Ezra was one of those. I spotted him near the training yard, running a group of former Endless through combat drills with the kind of focused intensity that looked productive from a distance but felt like a powder keg up close. He was good. Quick, precise, technically sound. He was also furious in a way that hadn’t dimmed since the day we’d freed him, and fury like that needed direction or it consumed whatever it touched.

I watched the drill for a few minutes. Ezra barked corrections, adjusted stances, pushed his people harder than was strictly necessary. Some of them responded well. Others had the glazed look of people going through the motions because someone was telling them to, which was uncomfortably close to what Arik had done to them in the first place.

“He’s useful,” a voice said beside me.

I looked down.
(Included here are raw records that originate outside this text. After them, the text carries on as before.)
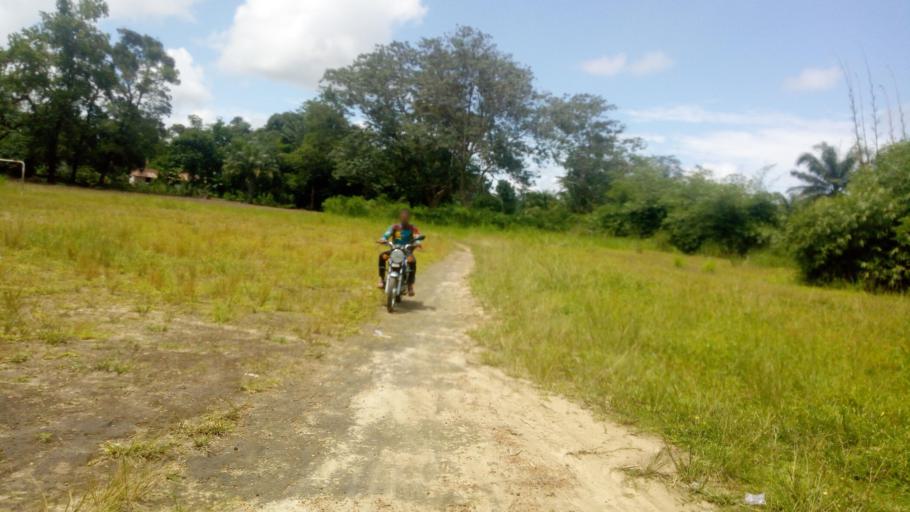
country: SL
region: Northern Province
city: Magburaka
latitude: 8.7193
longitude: -11.9468
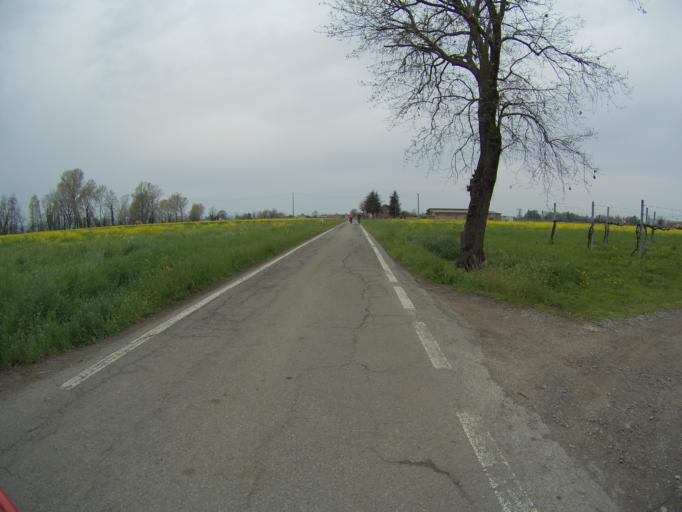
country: IT
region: Emilia-Romagna
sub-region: Provincia di Reggio Emilia
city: Bibbiano
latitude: 44.6614
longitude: 10.4569
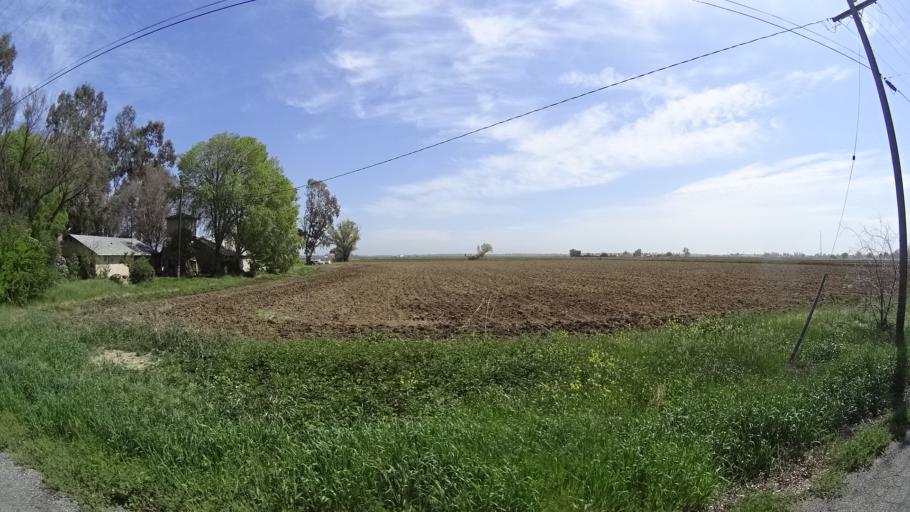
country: US
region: California
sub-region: Glenn County
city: Hamilton City
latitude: 39.6008
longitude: -122.0557
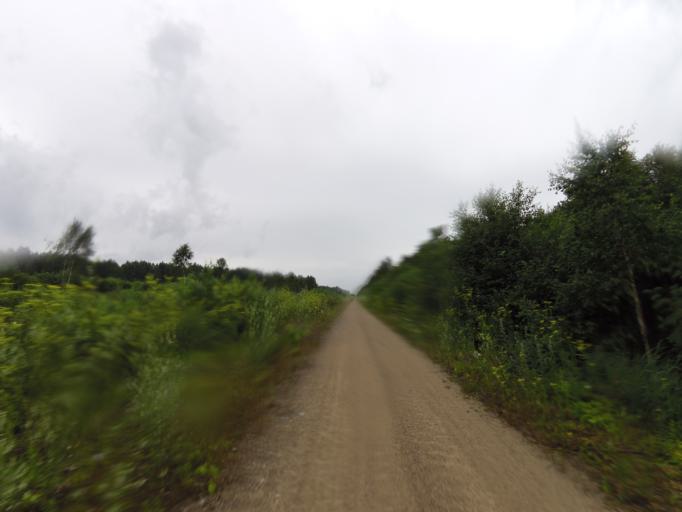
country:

Fizzle sat on a fence post at my elbow, small and compact and insufferable. His golden eyes tracked the drill with the assessing gaze of someone who’d watched warriors train for centuries.

“He’s angry,” I said.

“The two are not mutually exclusive.”

“They are when anger is the only thing keeping someone upright.”

Fizzle made a sound that might have been agreement or might have been dismissal. With him, it was impossible to tell. “He lost seven years. His sister died while he was Endless. He never got to bury her.” A pause. “Anger is a reasonable response.”

I couldn’t argue with that. I’d been angry for less. The difference was that I’d had decades to learn what the bear felt like when it was fed by rage instead of purpose, and I’d learned the hard way that the two didn’t produce the same results.

“When we march,” I said, “I want him commanding the freed Endless who are fighting.”

Fizzle’s head turned sharply. “You want to give an angry man an army.”

“I want to give a man who understands exactly what was taken from those people the responsibility of leading them. He won’t spend their lives carelessly. Not when he knows what they cost.”

The owl griffin stared at me for a long moment. Then he ruffled his feathers and looked away. “Occasionally, you say something that isn’t entirely foolish.”

“High praise.”

“Don’t let it go to your head. It’s already large enough.”

I left him on his fence post and continued my circuit.

The rest of the morning was logistics. I checked the supply stores with Linnea, a Summer Court Fae who’d taken charge of provisions. We had enough for the march if we were careful but not enough for a prolonged siege. That meant we needed to hit hard and fast once we reached the Winter Court. No drawn-out campaign. No war of attrition. Get in, fight, finish it.

I checked the weapon stores. The armourers had been working through the night, turning out blades and arrowheads and reinforcing shields with whatever metal the Spring Court’s forges could produce. The quality was mixed but the quantity was at least sufficient. Not everyone would have a sword, but everyone who could fight would have something sharp to hold.